On the other hand, there’s no law that says you can’t speak to a cured. Cureds are safe. They can be mentors or guides to the uncureds. Even though Alex is only a year older than I am, we’re separated, irreparably and totally, by the procedure. He might as well be my grandfather.
“Seven times eleven?”
“Lena.” My aunt has squeezed out of the kitchen, past the dining room table, and is standing behind Jenny. I blink twice, trying to focus. Carol’s face is tight with concern. “Is something the matter?”
“No.” I drop my eyes quickly. I hate it when my aunt looks at me like that, like she’s reading all the bad parts from my soul. I feel guilty just for thinking about a boy, even a cured one. If she knew, she would say, Oh, Lena.
Careful. Remember what happened to your mother. She would say, these diseases tend to run in the blood.
I keep my eyes trained on the worn carpet underneath me. Carol bends forward, swoops up Jenny’s workbook from my knees, and says loudly in her clear, high voice, “Nine times six is fifty-four.” She snaps the workbook closed. “Not fifty-two, Lena. I assume you know your multiplication tables?”
Jenny sticks her tongue out at me.
My cheeks start heating up as I realize my mistake.
“Sorry. I guess I’m just kind of . . . distracted.”
There’s a momentary pause. Carol’s eyes never leave the back of my neck. I can sense them burning there. I feel like I’ll scream, or cry, or confess, if she keeps staring at me.
Finally she sighs. “You’re still thinking about the evaluations, aren’t you?”
I blow the air out of my cheeks, feel a weight of anxiety ease off my chest. “Yeah.
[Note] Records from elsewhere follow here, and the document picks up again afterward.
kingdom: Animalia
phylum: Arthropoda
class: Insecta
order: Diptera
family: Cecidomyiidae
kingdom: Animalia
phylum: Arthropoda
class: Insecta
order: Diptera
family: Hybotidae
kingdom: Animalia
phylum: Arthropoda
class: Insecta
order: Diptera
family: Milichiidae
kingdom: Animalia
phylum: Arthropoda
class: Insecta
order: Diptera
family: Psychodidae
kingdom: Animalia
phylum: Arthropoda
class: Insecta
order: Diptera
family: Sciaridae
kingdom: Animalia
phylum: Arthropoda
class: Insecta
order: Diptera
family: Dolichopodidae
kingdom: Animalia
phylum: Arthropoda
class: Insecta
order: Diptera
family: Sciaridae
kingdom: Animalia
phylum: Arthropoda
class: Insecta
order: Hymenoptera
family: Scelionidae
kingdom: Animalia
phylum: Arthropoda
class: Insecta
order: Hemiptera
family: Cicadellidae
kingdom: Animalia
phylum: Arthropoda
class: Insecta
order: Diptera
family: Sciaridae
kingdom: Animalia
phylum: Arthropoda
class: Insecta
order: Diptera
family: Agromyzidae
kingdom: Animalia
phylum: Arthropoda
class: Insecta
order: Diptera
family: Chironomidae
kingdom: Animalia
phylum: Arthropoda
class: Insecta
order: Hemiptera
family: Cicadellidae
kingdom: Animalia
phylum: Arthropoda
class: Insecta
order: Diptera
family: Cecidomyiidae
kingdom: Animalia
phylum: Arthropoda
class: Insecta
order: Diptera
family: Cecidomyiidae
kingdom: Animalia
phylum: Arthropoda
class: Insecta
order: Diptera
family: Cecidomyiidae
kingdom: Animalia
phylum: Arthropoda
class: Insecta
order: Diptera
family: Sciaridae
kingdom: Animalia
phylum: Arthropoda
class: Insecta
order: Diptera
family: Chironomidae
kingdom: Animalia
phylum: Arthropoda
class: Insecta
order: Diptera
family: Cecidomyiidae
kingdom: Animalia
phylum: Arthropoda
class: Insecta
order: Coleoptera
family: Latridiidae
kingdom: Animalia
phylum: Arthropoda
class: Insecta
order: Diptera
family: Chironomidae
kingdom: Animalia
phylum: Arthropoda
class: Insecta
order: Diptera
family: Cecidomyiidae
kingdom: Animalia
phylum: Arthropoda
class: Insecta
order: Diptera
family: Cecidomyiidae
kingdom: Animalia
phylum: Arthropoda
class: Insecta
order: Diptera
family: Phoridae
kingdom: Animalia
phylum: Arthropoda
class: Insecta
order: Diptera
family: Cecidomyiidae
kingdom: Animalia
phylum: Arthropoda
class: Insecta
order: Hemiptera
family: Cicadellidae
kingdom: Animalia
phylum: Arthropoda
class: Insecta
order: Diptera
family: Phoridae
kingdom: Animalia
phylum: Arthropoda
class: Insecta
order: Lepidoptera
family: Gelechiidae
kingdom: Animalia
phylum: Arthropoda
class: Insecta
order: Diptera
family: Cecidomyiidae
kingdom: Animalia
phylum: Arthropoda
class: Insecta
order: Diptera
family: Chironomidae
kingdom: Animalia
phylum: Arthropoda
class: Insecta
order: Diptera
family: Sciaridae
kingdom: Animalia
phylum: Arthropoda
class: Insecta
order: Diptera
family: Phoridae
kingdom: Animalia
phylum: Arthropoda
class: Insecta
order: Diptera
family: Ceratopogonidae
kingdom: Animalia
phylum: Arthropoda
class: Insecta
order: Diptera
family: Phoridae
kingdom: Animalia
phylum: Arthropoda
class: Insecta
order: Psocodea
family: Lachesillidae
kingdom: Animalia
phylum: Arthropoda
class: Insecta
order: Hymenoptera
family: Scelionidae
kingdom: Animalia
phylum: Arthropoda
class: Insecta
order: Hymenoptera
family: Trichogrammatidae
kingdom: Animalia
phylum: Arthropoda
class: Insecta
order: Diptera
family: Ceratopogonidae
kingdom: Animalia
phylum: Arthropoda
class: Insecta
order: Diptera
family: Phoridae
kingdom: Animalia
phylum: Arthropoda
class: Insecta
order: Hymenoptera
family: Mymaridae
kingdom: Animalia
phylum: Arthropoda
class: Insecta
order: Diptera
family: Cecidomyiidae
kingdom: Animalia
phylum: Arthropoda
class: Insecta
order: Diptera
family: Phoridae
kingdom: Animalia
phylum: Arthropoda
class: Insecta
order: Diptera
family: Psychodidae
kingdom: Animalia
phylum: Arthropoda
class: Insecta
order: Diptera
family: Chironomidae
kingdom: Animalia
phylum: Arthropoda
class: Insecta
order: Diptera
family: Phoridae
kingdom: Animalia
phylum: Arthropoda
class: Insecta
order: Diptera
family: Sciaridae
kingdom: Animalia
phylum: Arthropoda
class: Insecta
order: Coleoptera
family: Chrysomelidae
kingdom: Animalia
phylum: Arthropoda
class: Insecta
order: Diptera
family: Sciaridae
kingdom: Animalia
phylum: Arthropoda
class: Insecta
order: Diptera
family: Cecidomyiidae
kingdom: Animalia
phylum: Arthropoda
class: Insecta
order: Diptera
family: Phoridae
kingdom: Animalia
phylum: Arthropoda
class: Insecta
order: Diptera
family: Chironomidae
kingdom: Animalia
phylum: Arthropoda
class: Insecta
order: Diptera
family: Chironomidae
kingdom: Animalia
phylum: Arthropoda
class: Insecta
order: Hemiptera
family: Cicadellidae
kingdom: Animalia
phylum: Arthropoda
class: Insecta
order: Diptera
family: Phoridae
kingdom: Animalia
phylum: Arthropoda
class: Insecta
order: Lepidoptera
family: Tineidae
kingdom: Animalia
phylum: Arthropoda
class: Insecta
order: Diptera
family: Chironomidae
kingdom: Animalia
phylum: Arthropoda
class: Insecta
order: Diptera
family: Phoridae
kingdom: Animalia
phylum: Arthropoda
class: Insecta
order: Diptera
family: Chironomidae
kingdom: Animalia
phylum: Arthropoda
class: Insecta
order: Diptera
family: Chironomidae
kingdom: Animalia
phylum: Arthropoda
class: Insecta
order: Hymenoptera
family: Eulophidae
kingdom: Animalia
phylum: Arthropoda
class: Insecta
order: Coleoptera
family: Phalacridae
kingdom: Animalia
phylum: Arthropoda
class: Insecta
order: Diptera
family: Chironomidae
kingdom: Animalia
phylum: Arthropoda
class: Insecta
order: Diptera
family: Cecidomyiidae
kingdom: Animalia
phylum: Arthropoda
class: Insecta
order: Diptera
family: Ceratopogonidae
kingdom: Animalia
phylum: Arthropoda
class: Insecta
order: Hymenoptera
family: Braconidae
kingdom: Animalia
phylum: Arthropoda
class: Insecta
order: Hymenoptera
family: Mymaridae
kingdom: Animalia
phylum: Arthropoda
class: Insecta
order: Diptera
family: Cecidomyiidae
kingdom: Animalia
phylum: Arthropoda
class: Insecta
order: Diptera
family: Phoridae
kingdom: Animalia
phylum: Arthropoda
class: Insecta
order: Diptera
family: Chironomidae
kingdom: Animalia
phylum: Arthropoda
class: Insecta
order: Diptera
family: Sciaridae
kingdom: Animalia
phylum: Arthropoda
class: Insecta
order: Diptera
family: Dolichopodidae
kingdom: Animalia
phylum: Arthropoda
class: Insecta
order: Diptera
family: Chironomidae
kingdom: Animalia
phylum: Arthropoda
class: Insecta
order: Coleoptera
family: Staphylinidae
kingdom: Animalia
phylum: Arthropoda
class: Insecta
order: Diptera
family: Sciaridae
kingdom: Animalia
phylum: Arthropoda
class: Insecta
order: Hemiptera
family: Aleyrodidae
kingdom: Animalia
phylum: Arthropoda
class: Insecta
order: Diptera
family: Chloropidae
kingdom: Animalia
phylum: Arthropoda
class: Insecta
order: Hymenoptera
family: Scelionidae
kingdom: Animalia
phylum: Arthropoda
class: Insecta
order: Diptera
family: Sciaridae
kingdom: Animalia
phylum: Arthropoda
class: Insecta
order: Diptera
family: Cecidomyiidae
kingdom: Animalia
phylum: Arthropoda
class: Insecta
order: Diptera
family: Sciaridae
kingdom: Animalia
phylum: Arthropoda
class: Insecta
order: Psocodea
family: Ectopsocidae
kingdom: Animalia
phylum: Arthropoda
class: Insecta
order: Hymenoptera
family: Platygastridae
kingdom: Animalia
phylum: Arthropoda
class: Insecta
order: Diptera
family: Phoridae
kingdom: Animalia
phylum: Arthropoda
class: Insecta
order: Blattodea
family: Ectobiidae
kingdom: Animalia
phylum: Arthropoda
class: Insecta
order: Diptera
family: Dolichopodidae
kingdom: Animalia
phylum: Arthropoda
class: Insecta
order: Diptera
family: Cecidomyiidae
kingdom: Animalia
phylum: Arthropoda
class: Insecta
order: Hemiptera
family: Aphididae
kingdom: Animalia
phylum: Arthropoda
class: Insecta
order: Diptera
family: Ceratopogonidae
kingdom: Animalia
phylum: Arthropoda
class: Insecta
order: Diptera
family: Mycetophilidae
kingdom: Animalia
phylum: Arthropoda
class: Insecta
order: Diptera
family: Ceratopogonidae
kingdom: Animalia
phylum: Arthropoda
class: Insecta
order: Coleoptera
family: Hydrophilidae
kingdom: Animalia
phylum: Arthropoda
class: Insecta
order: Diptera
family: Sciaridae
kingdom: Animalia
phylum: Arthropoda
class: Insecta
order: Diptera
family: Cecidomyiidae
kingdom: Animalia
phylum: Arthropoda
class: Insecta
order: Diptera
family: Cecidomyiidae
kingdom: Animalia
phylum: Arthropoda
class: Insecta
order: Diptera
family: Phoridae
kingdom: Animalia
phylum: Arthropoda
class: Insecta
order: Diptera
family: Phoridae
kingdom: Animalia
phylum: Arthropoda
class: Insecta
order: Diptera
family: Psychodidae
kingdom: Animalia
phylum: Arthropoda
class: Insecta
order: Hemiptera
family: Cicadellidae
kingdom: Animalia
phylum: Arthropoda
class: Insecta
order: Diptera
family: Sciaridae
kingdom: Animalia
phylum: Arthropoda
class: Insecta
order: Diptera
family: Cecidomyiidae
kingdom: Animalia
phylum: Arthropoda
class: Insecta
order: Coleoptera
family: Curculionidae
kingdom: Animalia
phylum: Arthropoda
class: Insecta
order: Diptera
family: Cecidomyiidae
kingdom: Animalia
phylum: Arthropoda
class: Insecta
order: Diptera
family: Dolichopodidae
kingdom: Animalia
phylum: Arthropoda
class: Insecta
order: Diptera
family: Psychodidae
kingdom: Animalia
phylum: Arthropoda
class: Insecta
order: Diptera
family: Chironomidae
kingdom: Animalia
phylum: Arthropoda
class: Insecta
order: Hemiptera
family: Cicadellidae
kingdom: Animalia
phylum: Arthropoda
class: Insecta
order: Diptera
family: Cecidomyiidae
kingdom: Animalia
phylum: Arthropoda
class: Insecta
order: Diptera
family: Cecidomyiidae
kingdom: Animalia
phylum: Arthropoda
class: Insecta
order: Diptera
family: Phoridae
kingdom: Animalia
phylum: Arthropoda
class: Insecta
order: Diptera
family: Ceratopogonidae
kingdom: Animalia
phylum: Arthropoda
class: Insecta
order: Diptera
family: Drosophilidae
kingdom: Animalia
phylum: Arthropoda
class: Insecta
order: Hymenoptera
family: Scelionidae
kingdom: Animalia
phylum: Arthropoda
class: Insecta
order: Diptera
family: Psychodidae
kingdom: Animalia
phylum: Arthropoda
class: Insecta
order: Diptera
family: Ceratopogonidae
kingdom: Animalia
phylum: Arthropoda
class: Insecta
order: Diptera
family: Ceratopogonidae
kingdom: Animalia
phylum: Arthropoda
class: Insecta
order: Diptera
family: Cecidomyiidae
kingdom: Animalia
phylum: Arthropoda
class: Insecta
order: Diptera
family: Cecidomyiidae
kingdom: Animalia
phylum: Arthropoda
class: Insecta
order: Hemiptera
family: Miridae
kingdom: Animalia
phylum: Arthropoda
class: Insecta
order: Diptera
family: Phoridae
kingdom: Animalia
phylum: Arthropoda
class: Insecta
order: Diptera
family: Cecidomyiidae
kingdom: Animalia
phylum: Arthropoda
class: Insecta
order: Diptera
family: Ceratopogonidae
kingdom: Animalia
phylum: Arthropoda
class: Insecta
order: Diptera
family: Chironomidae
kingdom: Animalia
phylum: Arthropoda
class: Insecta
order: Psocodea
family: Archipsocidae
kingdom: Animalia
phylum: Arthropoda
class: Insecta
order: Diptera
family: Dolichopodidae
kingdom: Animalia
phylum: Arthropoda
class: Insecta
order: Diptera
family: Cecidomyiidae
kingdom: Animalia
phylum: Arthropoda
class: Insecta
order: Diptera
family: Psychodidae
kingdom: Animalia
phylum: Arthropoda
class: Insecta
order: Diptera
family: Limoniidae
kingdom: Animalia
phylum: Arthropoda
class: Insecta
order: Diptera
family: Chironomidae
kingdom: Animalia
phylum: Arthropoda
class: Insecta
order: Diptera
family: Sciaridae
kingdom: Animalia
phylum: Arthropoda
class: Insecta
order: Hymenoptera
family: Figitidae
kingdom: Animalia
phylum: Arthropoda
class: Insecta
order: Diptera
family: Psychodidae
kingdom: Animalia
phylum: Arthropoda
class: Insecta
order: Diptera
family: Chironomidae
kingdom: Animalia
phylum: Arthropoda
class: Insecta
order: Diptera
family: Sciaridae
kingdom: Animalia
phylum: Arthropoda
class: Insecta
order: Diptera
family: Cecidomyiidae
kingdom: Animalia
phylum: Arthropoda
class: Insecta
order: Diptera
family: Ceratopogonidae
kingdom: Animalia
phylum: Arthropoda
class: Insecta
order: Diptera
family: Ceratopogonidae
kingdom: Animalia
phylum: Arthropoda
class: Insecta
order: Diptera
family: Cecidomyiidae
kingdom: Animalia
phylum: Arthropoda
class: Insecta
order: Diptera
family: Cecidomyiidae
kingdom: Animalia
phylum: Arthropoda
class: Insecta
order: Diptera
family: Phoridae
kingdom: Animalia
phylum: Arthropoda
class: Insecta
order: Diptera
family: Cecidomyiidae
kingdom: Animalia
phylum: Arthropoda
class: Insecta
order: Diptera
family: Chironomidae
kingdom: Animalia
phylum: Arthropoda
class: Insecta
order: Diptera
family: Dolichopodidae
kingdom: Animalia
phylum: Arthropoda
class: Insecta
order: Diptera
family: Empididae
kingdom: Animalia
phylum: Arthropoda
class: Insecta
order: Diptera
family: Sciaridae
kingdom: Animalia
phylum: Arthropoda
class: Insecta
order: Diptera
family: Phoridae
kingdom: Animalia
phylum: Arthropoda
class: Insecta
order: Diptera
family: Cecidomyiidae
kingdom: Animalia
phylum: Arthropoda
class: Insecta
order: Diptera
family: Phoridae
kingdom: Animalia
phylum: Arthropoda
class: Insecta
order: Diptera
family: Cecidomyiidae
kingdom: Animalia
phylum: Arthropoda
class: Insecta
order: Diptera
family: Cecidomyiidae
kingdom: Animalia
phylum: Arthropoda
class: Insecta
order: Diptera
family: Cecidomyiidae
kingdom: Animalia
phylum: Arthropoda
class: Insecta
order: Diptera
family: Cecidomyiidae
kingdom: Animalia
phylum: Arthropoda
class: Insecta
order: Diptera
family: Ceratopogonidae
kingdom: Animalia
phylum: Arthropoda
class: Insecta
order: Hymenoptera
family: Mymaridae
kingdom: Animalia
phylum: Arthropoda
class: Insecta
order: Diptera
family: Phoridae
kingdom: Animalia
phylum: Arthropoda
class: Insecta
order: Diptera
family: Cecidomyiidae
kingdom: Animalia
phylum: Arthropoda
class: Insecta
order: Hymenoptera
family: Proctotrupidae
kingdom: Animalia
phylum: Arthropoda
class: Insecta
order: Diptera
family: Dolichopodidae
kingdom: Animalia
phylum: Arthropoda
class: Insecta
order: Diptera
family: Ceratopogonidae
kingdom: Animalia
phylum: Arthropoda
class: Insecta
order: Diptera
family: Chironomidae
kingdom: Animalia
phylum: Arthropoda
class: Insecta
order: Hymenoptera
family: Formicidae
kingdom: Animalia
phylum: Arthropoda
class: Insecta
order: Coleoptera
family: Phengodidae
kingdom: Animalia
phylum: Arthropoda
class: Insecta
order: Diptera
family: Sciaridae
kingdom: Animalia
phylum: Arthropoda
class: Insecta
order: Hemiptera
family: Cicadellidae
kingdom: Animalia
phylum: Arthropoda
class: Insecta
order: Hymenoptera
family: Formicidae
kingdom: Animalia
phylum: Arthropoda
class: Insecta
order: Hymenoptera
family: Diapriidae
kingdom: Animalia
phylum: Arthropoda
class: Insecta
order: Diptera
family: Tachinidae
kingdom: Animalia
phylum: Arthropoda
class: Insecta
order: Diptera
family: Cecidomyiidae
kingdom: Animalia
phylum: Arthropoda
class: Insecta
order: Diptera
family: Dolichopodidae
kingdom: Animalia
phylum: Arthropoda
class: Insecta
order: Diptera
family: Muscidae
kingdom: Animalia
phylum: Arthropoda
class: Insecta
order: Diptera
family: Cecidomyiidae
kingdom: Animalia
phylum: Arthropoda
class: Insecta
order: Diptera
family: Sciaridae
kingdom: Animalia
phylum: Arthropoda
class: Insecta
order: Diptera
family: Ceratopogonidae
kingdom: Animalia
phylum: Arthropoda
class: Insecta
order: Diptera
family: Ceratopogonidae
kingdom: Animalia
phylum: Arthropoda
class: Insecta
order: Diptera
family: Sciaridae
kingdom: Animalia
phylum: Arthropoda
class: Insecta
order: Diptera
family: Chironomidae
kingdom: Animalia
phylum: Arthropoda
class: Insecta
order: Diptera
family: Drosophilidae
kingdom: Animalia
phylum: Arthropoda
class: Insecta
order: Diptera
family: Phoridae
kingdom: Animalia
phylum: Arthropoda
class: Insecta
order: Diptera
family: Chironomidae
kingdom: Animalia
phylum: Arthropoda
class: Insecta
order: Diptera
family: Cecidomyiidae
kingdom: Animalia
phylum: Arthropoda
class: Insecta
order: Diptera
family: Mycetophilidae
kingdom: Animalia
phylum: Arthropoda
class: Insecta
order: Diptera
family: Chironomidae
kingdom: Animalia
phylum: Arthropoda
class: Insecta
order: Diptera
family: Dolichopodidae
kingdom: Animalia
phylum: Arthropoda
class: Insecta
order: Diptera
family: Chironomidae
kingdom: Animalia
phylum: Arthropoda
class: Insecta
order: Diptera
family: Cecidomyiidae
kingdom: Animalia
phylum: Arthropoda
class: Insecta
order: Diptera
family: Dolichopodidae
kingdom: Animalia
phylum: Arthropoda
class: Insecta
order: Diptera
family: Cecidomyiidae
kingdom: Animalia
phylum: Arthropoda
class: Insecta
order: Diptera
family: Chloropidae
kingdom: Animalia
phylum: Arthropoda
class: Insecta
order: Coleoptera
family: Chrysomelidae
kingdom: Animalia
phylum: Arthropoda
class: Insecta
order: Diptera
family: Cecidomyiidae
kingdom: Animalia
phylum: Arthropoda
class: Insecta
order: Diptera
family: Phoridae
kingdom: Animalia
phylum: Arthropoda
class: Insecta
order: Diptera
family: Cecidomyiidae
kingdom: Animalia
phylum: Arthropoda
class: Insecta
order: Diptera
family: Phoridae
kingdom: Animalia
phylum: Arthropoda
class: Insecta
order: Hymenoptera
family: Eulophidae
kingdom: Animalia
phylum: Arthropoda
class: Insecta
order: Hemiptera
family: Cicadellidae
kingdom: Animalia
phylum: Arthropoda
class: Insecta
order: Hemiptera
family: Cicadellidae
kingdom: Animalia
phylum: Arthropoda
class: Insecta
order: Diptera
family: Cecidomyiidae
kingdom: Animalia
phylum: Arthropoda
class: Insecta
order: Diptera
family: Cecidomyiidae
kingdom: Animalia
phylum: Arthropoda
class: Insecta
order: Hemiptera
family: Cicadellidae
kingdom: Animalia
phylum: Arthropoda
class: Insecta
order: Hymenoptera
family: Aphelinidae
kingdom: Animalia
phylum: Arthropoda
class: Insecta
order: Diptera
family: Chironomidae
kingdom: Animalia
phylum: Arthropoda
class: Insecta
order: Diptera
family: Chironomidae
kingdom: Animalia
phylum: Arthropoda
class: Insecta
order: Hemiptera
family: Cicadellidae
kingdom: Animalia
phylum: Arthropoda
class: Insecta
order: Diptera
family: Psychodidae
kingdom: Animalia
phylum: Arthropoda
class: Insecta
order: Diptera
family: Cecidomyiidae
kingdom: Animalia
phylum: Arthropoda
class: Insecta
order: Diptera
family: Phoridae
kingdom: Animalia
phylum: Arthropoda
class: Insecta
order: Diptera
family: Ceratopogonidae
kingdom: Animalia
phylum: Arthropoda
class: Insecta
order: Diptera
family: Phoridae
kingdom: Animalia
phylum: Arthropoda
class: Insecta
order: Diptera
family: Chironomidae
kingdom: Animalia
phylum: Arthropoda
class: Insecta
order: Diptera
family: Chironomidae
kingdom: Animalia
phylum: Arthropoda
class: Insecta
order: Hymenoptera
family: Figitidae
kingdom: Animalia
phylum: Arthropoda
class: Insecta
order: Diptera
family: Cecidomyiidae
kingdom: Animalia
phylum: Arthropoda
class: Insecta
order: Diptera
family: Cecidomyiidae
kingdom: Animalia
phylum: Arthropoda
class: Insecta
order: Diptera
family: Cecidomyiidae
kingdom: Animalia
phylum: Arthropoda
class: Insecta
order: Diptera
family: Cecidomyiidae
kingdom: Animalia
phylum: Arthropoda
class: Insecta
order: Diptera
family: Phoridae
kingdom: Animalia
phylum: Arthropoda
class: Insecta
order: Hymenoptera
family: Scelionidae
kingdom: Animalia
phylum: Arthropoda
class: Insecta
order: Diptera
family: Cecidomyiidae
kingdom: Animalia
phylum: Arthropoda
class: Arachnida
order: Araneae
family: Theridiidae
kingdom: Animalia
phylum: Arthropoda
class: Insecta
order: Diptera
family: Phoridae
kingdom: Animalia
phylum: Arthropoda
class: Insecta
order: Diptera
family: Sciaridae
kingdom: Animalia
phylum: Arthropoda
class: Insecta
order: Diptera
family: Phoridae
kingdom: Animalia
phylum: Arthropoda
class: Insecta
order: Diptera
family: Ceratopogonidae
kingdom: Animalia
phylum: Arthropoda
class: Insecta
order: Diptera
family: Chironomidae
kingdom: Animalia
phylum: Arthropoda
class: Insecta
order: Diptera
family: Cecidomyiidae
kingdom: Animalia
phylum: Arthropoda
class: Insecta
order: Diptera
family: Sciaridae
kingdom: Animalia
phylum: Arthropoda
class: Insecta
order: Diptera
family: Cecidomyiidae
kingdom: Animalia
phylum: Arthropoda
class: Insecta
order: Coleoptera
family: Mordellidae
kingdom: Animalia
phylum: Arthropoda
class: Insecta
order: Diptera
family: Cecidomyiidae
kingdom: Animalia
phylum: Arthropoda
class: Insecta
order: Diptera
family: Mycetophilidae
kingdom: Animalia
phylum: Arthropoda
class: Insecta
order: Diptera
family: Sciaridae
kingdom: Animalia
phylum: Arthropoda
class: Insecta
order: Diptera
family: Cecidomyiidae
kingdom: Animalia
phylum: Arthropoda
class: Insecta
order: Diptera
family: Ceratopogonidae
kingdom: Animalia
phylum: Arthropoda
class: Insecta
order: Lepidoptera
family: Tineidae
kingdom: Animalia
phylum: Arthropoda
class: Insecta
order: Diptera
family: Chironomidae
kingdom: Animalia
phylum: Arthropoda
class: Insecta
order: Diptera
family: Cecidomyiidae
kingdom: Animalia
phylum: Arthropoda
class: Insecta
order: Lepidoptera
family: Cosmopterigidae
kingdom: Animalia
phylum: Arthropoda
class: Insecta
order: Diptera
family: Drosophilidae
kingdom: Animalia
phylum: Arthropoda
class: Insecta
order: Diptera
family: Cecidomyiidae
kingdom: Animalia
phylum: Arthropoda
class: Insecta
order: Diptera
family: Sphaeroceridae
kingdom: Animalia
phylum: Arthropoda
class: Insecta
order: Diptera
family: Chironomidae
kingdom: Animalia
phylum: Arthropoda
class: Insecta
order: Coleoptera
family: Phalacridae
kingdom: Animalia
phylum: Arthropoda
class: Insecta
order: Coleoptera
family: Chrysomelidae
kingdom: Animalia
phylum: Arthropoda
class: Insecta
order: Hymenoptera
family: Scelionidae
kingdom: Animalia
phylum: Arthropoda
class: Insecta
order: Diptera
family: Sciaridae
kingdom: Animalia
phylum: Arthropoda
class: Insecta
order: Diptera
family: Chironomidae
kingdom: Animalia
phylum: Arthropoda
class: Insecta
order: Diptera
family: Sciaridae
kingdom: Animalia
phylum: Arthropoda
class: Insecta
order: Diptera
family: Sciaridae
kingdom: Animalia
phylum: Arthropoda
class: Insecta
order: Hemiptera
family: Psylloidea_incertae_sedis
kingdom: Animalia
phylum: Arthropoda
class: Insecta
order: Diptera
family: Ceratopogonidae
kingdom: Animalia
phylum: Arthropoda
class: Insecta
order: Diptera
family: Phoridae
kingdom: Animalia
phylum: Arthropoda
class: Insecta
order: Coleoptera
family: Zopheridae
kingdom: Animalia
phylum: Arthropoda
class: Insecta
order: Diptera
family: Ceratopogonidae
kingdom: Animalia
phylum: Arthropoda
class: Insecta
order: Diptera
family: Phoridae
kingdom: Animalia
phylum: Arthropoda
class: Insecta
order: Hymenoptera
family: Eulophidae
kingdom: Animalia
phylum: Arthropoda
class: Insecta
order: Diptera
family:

I guess so.” I venture a glance up at her, and she smiles her little skittering smile.
“I know you’re disappointed you have to go through the process again. But think about it this way—this time you’ll be even more prepared.”
I bob my head and try to look enthusiastic, even though a little, pinching feeling of guilt starts nipping at me. I haven’t even thought about the evaluations since this morning, not since I found out the results would be discounted. “Yeah, you’re right.”
“Come on, now. Dinnertime.” My aunt reaches out and passes a finger over my forehead. Her finger is cool and reassuring, and gone as quickly as the lightest stirring of wind. It makes the guilt flare up full force, and in that moment I can’t believe I was even considering going to Back Cove. It’s the absolute, 100 percent wrong thing to do, and I stand up for dinner feeling clean and weightless and happy, like the first time you feel healthy after a long fever.
But at dinner my curiosity—and with it, my doubts— return. I can barely follow the conversation. All I can think is: Go? Don’t go? Go? Don’t go? At one point my uncle is telling a story about one of his customers, and I notice everyone is laughing so I laugh too, but a little too loud and long. Everyone turns to look at me, even Gracie, who puckers her nose and tilts her head like a dog sniffing at something new.